Abstract 3035: Sirolimus-eluting Stents Compared With Bare Metal Stents or Coronary Artery Bypass Grafting in Patients with Multivessel Disease including Involvement of the Proximal Left Anterior Descending Artery: Analysis of the Arterial Revascularization Therapies Study part 2 (ARTS-II)
Objectives: Although Coronary Artery Bypass Grafting (CABG) has been the historical gold standard treatment for patients with multivessel disease, the ARTS-II trial found no differences in survival or overall adverse events between sirolimus-eluting stents (SES) and the surgical arm of ARTS-I. Nevertheless, previous data have suggested that patients with disease of the proximal left anterior descending artery (pLAD) may derive particular benefit from CABG. We therefore investigated the 3-year clinical outcomes in all patients in ARTS-I and ARTS-II with pLAD (AHA segment 6) involvement.
Methods: Patients in ARTS-II with disease of the pLAD (289/607, 48%) were compared with 187/600 (31%) bare metal stent (BMS) patients (ARTS-I PCI) and 206/605 (34%) surgical patients (ARTS-I CABG) with pLAD involvement from ARTS-I. The primary endpoint was the incidence of major adverse cardiac and cerebrovascular events (MACCE). Secondary endpoints included all-cause mortality, the composite of death, stroke or myocardial infarction and the need for repeat revascularization.
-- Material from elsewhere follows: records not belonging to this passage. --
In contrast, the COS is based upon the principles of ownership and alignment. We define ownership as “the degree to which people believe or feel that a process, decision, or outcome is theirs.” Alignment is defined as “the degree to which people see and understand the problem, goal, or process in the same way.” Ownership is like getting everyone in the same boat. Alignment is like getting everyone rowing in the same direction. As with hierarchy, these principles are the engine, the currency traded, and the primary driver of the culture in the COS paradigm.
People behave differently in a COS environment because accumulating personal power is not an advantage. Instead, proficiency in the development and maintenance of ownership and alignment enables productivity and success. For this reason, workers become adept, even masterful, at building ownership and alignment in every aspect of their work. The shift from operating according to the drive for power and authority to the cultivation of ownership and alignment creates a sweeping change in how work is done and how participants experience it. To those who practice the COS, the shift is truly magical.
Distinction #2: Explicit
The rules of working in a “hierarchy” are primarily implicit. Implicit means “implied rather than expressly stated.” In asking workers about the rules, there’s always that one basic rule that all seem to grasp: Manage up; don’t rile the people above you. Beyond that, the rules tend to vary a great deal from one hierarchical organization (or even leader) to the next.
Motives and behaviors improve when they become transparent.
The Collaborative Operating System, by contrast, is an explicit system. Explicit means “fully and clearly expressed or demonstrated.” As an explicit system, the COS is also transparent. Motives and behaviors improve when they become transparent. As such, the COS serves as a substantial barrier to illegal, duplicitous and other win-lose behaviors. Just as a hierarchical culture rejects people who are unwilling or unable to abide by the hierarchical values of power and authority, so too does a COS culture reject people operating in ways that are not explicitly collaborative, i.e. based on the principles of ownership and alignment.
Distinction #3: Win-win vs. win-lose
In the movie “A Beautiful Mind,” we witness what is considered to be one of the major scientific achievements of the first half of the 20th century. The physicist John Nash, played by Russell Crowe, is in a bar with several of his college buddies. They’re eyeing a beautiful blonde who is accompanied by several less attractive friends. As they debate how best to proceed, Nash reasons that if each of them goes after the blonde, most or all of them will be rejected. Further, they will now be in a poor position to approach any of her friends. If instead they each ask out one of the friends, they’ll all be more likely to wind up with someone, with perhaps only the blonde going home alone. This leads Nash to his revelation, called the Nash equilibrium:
Findings: Complete 3-year follow-up was available for 99.6% of patients in ARTS-I and ARTS-II. The ARTS-II pLAD subgroup had better survival than both ARTS-I subgroups (ARTS-II 98.6% vs. ARTS-I PCI 95.7%, p = 0.048 and vs. ARTS-I CABG 94.7%, p = 0.01) and lower rates of the hard clinical composite endpoint of death or nonfatal myocardial infarction (ARTS-II 3.1% vs. ARTS-I PCI 9.6%, p = 0.002 and vs. ARTS-I CABG 9.7%, p = 0.002). Although the ARTS-I CABG patients had a lower need for repeat revascularization than ARTS-II (5.5% vs. 13.3%, p = 0.005), the overall composite adverse event rates (death, myocardial infarction, stroke or any repeat revascularization) were not significantly different between the ARTS-I CABG and ARTS-II patients (15.1% vs. 18.1%, p = 0.4). After 1 year, the SES patients had a reduction in the composite endpoint of death/CVA/MI (vs. ARTS-I PCI RR 0.27, 95% CI 0.11– 0.63 and vs. ARTS-I CABG RR 0.31, 95% CI 0.13– 0.74), although this was not statistically significant after 3 years.
Conclusion: In this historical, non-randomized evaluation, SES had favorable outcomes compared to CABG or BMS in patients with multivessel coronary disease including involvement of the pLAD.